The night before, Sivan released “Rager Teenager!,” a song about the pleasure of regressing to the days when life’s responsibilities seemed to matter less. It was a rare slice of respite amid an otherwise loaded recording process. Sivan wrote the song — which is laced with purposely youthful lines like “I just wanna fuck shit up and just ride in your car tonight” — after a night out during which he realized the power that can stem from being free of your inhibitions. “It’s easy to feel like your life is written, like it’s going in a direction and that’s the [only] direction it’s going in. You don’t realize that it’s happening, but over time that becomes so comfortable. Then something will happen that will pull the rug out from under your feet and take you by surprise,” he says. “I hadn’t realized how comfortable I’d become. I was cruising through life. And then something like this [heartbreak] happens, and it shakes you. Little did I know that would be one of many wake up calls for 2020.”

Another has been discovering more about his insecurities as a gay man. “Stud,” a semi-sleazy club track, wrestles with the limiting ideas around desirability within contemporary queer culture. It was inspired, at least subconsciously, by an inexplicable yearning for validation from men who possessed bodies like Tom of Finland illustrations — stealth symbols of power and masculinity. “It never really got to me until it did,” he admits. “I was feeling really insecure about myself and my body. Weirdly, I still have a secret Tumblr where I just followed porn and hot guys, right? I constantly was seeing the same body type that wasn’t mine.” Still, he’s also become more aware of his own conventional beauty. “I would never say this in any other context, but I feel like I know I’m a cute white boy.
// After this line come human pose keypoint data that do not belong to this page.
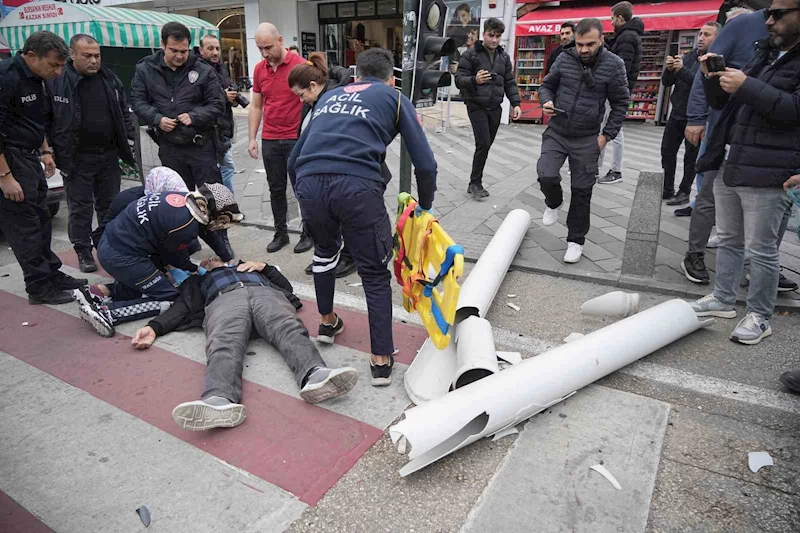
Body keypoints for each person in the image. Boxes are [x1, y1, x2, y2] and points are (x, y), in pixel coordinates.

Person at [288, 48, 437, 386]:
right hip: (356, 187)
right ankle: (381, 359)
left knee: (324, 252)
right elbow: (425, 163)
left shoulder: (329, 97)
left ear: (355, 78)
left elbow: (293, 158)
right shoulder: (395, 98)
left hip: (310, 181)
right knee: (372, 270)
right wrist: (425, 205)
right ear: (391, 78)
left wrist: (306, 194)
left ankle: (326, 322)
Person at [129, 257, 358, 430]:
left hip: (264, 294)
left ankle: (315, 374)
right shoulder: (198, 281)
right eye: (205, 261)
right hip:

A ‘twinky’ thing — I get it,” he says, uncomfortable with the idea of addressing himself as such. “I fully recognize that so many people feel so much more shit than I do. I wanted to put it out on the table and talk about it.”

Sivan is now en route to the grocery store before it closes, talking over the sound of traffic. He’s not quite sure what his next record will sound like yet. “I’m excited to find that out,” he grins. “I’m hoping to fucking God that it’s a falling in love album — or maybe it’s an ‘I’m single and happy and at peace’ album, but that part of the story is a different chapter.”